EXERCISE BRIEF:
Write out the entries verbatim and leave the images out of the copy.

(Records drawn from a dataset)
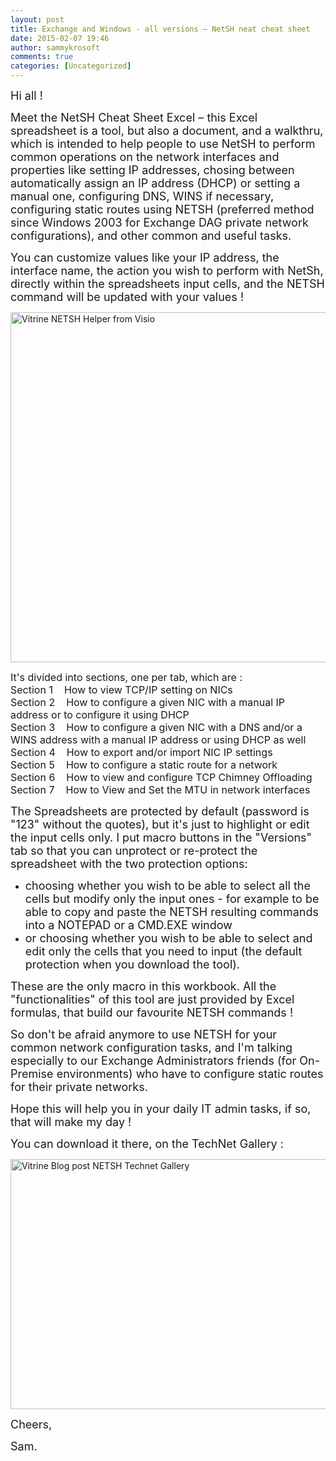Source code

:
 ```yaml
---
layout: post
title: Exchange and Windows - all versions – NetSH neat cheat sheet
date: 2015-02-07 19:46
author: sammykrosoft
comments: true
categories: [Uncategorized]
---
```

<p><font size="4"></font></p>  <p><font size="4">Hi all !</font></p>  <p><font size="4"></font></p>  <p><font size="4">Meet the NetSH Cheat Sheet Excel – this Excel spreadsheet is a tool, but also a document, and a walkthru, which is intended to help people to use NetSH to perform common operations on the network interfaces and properties like setting IP addresses, chosing between automatically assign an IP address (DHCP) or setting a manual one, configuring DNS, WINS if necessary, configuring static routes using NETSH (preferred method since Windows 2003 for Exchange DAG private network configurations), and other common and useful tasks.</font></p>  <p><font size="4">You can customize values like your IP address, the interface name, the action you wish to perform with NetSh, directly within the spreadsheets input cells, and the NETSH command will be updated with your values !</font></p>  <p><font size="4"></font></p>  <p><a href="https://msdnshared.blob.core.windows.net/media/TNBlogsFS/prod.evol.blogs.technet.com/CommunityServer.Blogs.Components.WeblogFiles/00/00/00/73/61/metablogapi/Vitrine%20NETSH%20Helper%20from%20Visio_2.jpg" original-url="http://blogs.technet.com/cfs-file.ashx/__key/communityserver-blogs-components-weblogfiles/00-00-00-73-61-metablogapi/Vitrine-NETSH-Helper-from-Visio_5F00_2.jpg"><img title="Vitrine NETSH Helper from Visio" style="display:inline;" border="0" alt="Vitrine NETSH Helper from Visio" src="https://msdnshared.blob.core.windows.net/media/TNBlogsFS/prod.evol.blogs.technet.com/CommunityServer.Blogs.Components.WeblogFiles/00/00/00/73/61/metablogapi/Vitrine%20NETSH%20Helper%20from%20Visio_thumb.jpg" original-url="http://blogs.technet.com/cfs-file.ashx/__key/communityserver-blogs-components-weblogfiles/00-00-00-73-61-metablogapi/Vitrine-NETSH-Helper-from-Visio_5F00_thumb.jpg" width="861" height="560" /></a> </p>  <p><font size="4"></font></p>  <p><font size="3">It&#39;s divided into sections, one per tab, which are :&#160;&#160;&#160; <br /> Section 1&#160;&#160;&#160; How to view TCP/IP setting on NICs      <br /> Section 2&#160;&#160;&#160; How to configure a given NIC with a manual IP address or to configure it using DHCP      <br /> Section 3&#160;&#160;&#160; How to configure a given NIC with a DNS and/or a WINS address with a manual IP address or using DHCP as well      <br /> Section 4&#160;&#160;&#160; How to export and/or import NIC IP settings      <br /> Section 5&#160;&#160;&#160; How to configure a static route for a network      <br /> Section 6&#160;&#160;&#160; How to view and configure TCP Chimney Offloading      <br /> Section 7&#160;&#160;&#160; How to View and Set the MTU in network interfaces</font></p>  <p><font size="4"></font></p>  <p><font size="4">The Spreadsheets are protected by default (password is &quot;123&quot; without the quotes), but it&#39;s just to highlight or edit the input cells only. I put macro buttons in the &quot;Versions&quot; tab so that you can unprotect or re-protect the spreadsheet with the two protection options:</font></p>  <ul>   <li><font size="4">choosing whether you wish to be able to select all the cells but modify only the input ones - for example to be able to copy and paste the NETSH resulting commands into a NOTEPAD or a CMD.EXE window </font></li>    <li><font size="4">or choosing whether you wish to be able to select and edit only the cells that you need to input (the default protection when you download the tool).</font></li> </ul>  <p><font size="4">These are the only macro in this workbook. All the &quot;functionalities&quot; of this tool are just provided by Excel formulas, that build our favourite NETSH commands !</font></p>  <p><font size="4">So don&#39;t be afraid anymore to use NETSH for your common network configuration tasks, and I&#39;m talking especially to our Exchange Administrators friends (for On-Premise environments) who have to configure static routes for their private networks.</font></p>  <p><font size="4">Hope this will help you in your daily IT admin tasks, if so, that will make my day !</font></p>  <p><font size="4"></font></p>  <p><font size="4">You can download it there, on the TechNet Gallery :</font></p>  <p><a title="NetSH cheat sheet" href="https://gallery.technet.microsoft.com/NetSH-helper-Cheat-sheet-074e739d"><img title="Vitrine Blog post NETSH Technet Gallery" style="display:inline;" border="0" alt="Vitrine Blog post NETSH Technet Gallery" src="https://msdnshared.blob.core.windows.net/media/TNBlogsFS/prod.evol.blogs.technet.com/CommunityServer.Blogs.Components.WeblogFiles/00/00/00/73/61/metablogapi/Vitrine%20Blog%20post%20NETSH%20Technet%20Gallery_3.jpg" original-url="http://blogs.technet.com/cfs-file.ashx/__key/communityserver-blogs-components-weblogfiles/00-00-00-73-61-metablogapi/Vitrine-Blog-post-NETSH-Technet-Gallery_5F00_3.jpg" width="644" height="400" /></a> </p>  <p><font size="4"></font></p>  <p><font size="4"></font></p>  <p><font size="4"></font></p>  <p><font size="4">Cheers,</font></p>  <p><font size="4">Sam.</font></p>  <p><font size="4"></font></p>  <p><font size="4">&#160;</font></p>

ANSWER AREA:
Source code

:
 ```yaml
---
layout: post
title: Exchange and Windows - all versions – NetSH neat cheat sheet
date: 2015-02-07 19:46
author: sammykrosoft
comments: true
categories: [Uncategorized]
---
```

<p><font size="4"></font></p>  <p><font size="4">Hi all !</font></p>  <p><font size="4"></font></p>  <p><font size="4">Meet the NetSH Cheat Sheet Excel – this Excel spreadsheet is a tool, but also a document, and a walkthru, which is intended to help people to use NetSH to perform common operations on the network interfaces and properties like setting IP addresses, chosing between automatically assign an IP address (DHCP) or setting a manual one, configuring DNS, WINS if necessary, configuring static routes using NETSH (preferred method since Windows 2003 for Exchange DAG private network configurations), and other common and useful tasks.</font></p>  <p><font size="4">You can customize values like your IP address, the interface name, the action you wish to perform with NetSh, directly within the spreadsheets input cells, and the NETSH command will be updated with your values !</font></p>  <p><font size="4"></font></p>  <p><a href="https://msdnshared.blob.core.windows.net/media/TNBlogsFS/prod.evol.blogs.technet.com/CommunityServer.Blogs.Components.WeblogFiles/00/00/00/73/61/metablogapi/Vitrine%20NETSH%20Helper%20from%20Visio_2.jpg" original-url="http://blogs.technet.com/cfs-file.ashx/__key/communityserver-blogs-components-weblogfiles/00-00-00-73-61-metablogapi/Vitrine-NETSH-Helper-from-Visio_5F00_2.jpg"><img title="Vitrine NETSH Helper from Visio" style="display:inline;" border="0" alt="Vitrine NETSH Helper from Visio" src="https://msdnshared.blob.core.windows.net/media/TNBlogsFS/prod.evol.blogs.technet.com/CommunityServer.Blogs.Components.WeblogFiles/00/00/00/73/61/metablogapi/Vitrine%20NETSH%20Helper%20from%20Visio_thumb.jpg" original-url="http://blogs.technet.com/cfs-file.ashx/__key/communityserver-blogs-components-weblogfiles/00-00-00-73-61-metablogapi/Vitrine-NETSH-Helper-from-Visio_5F00_thumb.jpg" width="861" height="560" /></a> </p>  <p><font size="4"></font></p>  <p><font size="3">It&#39;s divided into sections, one per tab, which are :&#160;&#160;&#160; <br /> Section 1&#160;&#160;&#160; How to view TCP/IP setting on NICs      <br /> Section 2&#160;&#160;&#160; How to configure a given NIC with a manual IP address or to configure it using DHCP      <br /> Section 3&#160;&#160;&#160; How to configure a given NIC with a DNS and/or a WINS address with a manual IP address or using DHCP as well      <br /> Section 4&#160;&#160;&#160; How to export and/or import NIC IP settings      <br /> Section 5&#160;&#160;&#160; How to configure a static route for a network      <br /> Section 6&#160;&#160;&#160; How to view and configure TCP Chimney Offloading      <br /> Section 7&#160;&#160;&#160; How to View and Set the MTU in network interfaces</font></p>  <p><font size="4"></font></p>  <p><font size="4">The Spreadsheets are protected by default (password is &quot;123&quot; without the quotes), but it&#39;s just to highlight or edit the input cells only. I put macro buttons in the &quot;Versions&quot; tab so that you can unprotect or re-protect the spreadsheet with the two protection options:</font></p>  <ul>   <li><font size="4">choosing whether you wish to be able to select all the cells but modify only the input ones - for example to be able to copy and paste the NETSH resulting commands into a NOTEPAD or a CMD.EXE window </font></li>    <li><font size="4">or choosing whether you wish to be able to select and edit only the cells that you need to input (the default protection when you download the tool).</font></li> </ul>  <p><font size="4">These are the only macro in this workbook. All the &quot;functionalities&quot; of this tool are just provided by Excel formulas, that build our favourite NETSH commands !</font></p>  <p><font size="4">So don&#39;t be afraid anymore to use NETSH for your common network configuration tasks, and I&#39;m talking especially to our Exchange Administrators friends (for On-Premise environments) who have to configure static routes for their private networks.</font></p>  <p><font size="4">Hope this will help you in your daily IT admin tasks, if so, that will make my day !</font></p>  <p><font size="4"></font></p>  <p><font size="4">You can download it there, on the TechNet Gallery :</font></p>  <p><a title="NetSH cheat sheet" href="https://gallery.technet.microsoft.com/NetSH-helper-Cheat-sheet-074e739d"><img title="Vitrine Blog post NETSH Technet Gallery" style="display:inline;" border="0" alt="Vitrine Blog post NETSH Technet Gallery" src="https://msdnshared.blob.core.windows.net/media/TNBlogsFS/prod.evol.blogs.technet.com/CommunityServer.Blogs.Components.WeblogFiles/00/00/00/73/61/metablogapi/Vitrine%20Blog%20post%20NETSH%20Technet%20Gallery_3.jpg" original-url="http://blogs.technet.com/cfs-file.ashx/__key/communityserver-blogs-components-weblogfiles/00-00-00-73-61-metablogapi/Vitrine-Blog-post-NETSH-Technet-Gallery_5F00_3.jpg" width="644" height="400" /></a> </p>  <p><font size="4"></font></p>  <p><font size="4"></font></p>  <p><font size="4"></font></p>  <p><font size="4">Cheers,</font></p>  <p><font size="4">Sam.</font></p>  <p><font size="4"></font></p>  <p><font size="4">&#160;</font></p>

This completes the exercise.